Sunday, July 6, 2014


I need a Lung Transplant. I’ve written about this before. But I have multiple other health challenges, so many that the only other hospital here where I live that does lung transplants turned me down.

If it weren’t for my personal Pulmonologist calling Loyola and never giving up fighting to get them to evaluate me, I wouldn’t be here. It was such a long, complicated, complex journey, but I was accepted and I am finally on the UNOS Transplant List! Now I have a chance. All I want is a chance. You have no chance if you can’t get on the list. So now that I’m on the list, at least I have a chance! No one could ask for more.

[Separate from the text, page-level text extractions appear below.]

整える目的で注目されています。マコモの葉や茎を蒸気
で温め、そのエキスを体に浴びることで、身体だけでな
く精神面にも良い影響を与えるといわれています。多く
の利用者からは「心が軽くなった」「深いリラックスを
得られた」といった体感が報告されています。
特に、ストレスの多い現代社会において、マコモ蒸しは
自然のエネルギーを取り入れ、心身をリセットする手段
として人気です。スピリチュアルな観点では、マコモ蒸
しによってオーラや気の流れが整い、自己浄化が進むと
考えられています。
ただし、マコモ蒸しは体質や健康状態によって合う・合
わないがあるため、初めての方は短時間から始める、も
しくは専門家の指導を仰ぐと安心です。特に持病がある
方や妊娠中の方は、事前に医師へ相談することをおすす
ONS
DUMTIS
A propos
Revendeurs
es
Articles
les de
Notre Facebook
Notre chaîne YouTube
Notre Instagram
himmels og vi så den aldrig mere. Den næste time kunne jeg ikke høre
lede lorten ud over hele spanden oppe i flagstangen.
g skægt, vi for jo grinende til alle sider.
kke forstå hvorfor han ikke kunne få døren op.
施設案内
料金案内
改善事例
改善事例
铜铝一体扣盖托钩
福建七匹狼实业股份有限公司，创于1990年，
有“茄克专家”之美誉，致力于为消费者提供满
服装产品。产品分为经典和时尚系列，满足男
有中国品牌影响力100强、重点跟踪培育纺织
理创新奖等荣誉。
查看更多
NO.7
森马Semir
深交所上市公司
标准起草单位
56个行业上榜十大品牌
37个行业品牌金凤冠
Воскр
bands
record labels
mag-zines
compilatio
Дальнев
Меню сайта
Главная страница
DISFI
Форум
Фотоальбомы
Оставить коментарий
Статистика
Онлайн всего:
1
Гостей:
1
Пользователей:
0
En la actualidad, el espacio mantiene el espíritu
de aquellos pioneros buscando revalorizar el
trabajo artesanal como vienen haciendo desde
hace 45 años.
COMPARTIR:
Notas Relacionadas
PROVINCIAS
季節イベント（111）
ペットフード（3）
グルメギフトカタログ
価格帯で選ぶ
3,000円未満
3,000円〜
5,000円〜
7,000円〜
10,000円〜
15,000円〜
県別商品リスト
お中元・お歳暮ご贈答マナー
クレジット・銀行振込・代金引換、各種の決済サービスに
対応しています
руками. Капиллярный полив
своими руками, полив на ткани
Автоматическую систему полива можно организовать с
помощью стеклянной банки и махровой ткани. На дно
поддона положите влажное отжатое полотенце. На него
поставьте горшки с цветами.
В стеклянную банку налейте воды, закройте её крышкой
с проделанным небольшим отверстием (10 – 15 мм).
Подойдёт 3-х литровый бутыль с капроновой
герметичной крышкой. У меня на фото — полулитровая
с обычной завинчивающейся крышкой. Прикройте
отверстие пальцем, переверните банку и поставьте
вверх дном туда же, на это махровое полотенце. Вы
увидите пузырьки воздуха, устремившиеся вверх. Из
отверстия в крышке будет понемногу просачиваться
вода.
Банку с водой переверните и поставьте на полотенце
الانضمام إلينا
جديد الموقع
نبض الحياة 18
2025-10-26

So one would think I sit at home waiting for the call to come. If only. The Transplant Team keeps you very busy. I haven’t written a Blog in so long because I haven’t felt up to it or had the energy. I am required to attend Pulmonary Rehab twice a week. What it takes to get me up, dressed, fed, and ready to go is no small feat. Everything takes twice as long now that my lungs are so bad. By the time all that is accomplished, I get to Rehab and get back home, settled in and have lunch, over half the day is gone and I’m exhausted. I almost always fall asleep at that point.

I’ve been required to attend several different Lung Transplant Education Classes, so add those to having to go to Rehab.

I just had surgery last Wednesday that the Transplant Team wanted. I have a swallowing dysfunction that causes me aspirate thin liquids. So since being diagnosed I’ve been adding that thickening powder to all my drinks. It works great. But the Transplant Team is very concerned about me aspirating into a newly transplanted lung. If I did that, the odds are high that I would kill the new lung and we don’t want that. So their work around was to put in a feeding tube. So I had that done last week. I am still recovering and it’s going slow, but moving in the right direction. Today is better than yesterday so I’ll take it. I have to see the surgeon who did it in two weeks.  It’s not in it’s final “form”. Right now I have a tube over a foot long, but in several months, once it becomes a real “part” of my body, they can shorten/remove the tube and I might even just have a cap. I look forward to that day. We have to flush the tube every day and clean it. Today I even took a shower! 

Having to have surgery when you are suffering from a life threatening lung disease is no small feat. It’s been rough going. But I’m glad it’s over and I’m recovering. I must see the surgeon in two weeks, so I must call to see about making that appointment. They never tell you that until after your surgery (on the Friday of the 4th of July weekend!), so I have to wait until Monday to call, and then you can never get in to see the doctor when the doctor tells you to come see him!

Getting a transplant isn’t easy. It shouldn’t be. But, boy, what I have been through to get to this point; well, honestly I feel by the time I get mine (thinking positively), I feel I will have earned it!

So, whatever I am asked to do, I will do. At least so far, I haven’t hit anything that would make me say - no, that’s too much and we’ve reached a place I no longer wish to go to. So far, I’m game for whatever they’ve thrown at me.

Don’t get me wrong. It’s all very scary, intimidating, overwhelming. I need to dig deep each time I am faced with another hurdle. So far I’ve managed to do that.

Now, I focus on recovering from this latest surgery to put in the feeding tube. I have Rehab to resume in about a week (per doctor’s orders, wants me to skip this week and even then resume slowly and with caution); a few more classes and keeping up with regularly scheduled doctor appointments.

No one ever said this would be easy!

Me in the hospital after my feeding tube surgery!


  1. Thank you for this post. I still will continue in prayer for you. I am curious tho, with the feeding tube, that means you can no longer eat normally? that also means you will never enjoy eating an ice cream cone again?

    1. I have no problem with solid food; my swallow dysfunction is with thin liquids. I do not have to use the feeding tube until I get my transplant. Then, they will likely have me using it for all my liquids for a period of time until they see how I am doing post transplant. I already have to put thickening powder in my liquids before I drink them. The Transplant Doctors are not sure how long they will want me using it until they see how I do.